Summarize the discussion of dynamic GI in UE4 in two sentences.

» Supplied text
● ● ● ● ● ● ●
You seem to be repeating that SVOTI is a slow and rigid solution. My impression is different though: It performs as good or better than any of the dynamic GI solutions that UE4 currently has, and is actually more versatile. But I’m not saying “UE4 needs SVOTI”, rather that the current status of dynamic GI in UE4 is unsatisfactory. There are several solutions which seem to be half-ready, and current work on GI is on hold.

The current dynamic GI system isn’t very good–SVOTI would work for certain cases, just like LPV would work for certain situations. I’m not sure they’d want to add it in if it’s really only an alternative to LPV. It seems like the games that people would use LPV for could be improved using SVOTI, but other games would be out of luck since the quality required would be too performance heavy.

Actually i don’t think LPV is much faster than SVOTI, throw a few trees in UE4 when using LPV and check your performance… SVOTI in cryengine gives you a much more better performance than LPV in UE4.
However LPV was also developed by Crytek and was used in games like FarCry or Crysis but it was dropped years ago by Crytek cause it is a very limited and outdated system.
● ● ● ● ● ● ●
» Collection entries
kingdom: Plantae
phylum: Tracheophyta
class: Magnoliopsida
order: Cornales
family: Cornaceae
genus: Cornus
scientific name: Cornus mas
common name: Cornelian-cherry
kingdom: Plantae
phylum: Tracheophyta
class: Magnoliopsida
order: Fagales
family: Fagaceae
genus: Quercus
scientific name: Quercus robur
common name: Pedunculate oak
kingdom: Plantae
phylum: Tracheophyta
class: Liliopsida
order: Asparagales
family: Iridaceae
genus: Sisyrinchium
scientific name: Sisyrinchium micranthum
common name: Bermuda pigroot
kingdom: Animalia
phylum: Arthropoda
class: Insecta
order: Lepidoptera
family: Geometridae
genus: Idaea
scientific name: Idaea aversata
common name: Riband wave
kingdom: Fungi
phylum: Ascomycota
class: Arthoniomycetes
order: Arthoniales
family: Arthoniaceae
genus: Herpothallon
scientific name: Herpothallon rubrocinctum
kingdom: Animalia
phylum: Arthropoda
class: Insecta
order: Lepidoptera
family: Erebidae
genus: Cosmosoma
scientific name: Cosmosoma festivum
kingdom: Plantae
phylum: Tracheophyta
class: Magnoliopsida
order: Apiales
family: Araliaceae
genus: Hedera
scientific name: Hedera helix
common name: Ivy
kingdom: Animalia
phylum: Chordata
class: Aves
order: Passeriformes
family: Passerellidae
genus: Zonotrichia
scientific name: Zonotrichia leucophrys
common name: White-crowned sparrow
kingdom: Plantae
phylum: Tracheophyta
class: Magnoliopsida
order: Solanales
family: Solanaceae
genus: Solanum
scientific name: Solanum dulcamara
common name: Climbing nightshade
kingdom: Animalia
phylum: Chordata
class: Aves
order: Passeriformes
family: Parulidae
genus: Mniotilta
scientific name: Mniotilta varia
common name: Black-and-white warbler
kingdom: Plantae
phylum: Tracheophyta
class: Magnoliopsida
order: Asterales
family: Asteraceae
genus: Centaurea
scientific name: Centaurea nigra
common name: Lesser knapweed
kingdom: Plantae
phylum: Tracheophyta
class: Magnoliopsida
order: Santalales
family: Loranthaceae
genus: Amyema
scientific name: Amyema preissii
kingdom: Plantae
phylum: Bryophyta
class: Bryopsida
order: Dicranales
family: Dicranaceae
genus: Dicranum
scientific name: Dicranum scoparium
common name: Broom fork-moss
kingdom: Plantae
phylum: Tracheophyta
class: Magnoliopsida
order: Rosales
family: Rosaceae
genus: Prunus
● ● ● ● ● ● ●
» Right answer
One view holds that SVOTI performs as well as or better than UE4's dynamic GI solutions and that UE4's current dynamic GI is unsatisfactory, with several half-ready solutions and work on it on hold. Another view says SVOTI would only suit certain cases, as LPV does, while a third says LPV is not much faster, that SVOTI in CryEngine performs better than LPV in UE4, and that Crytek dropped LPV years ago as limited and outdated.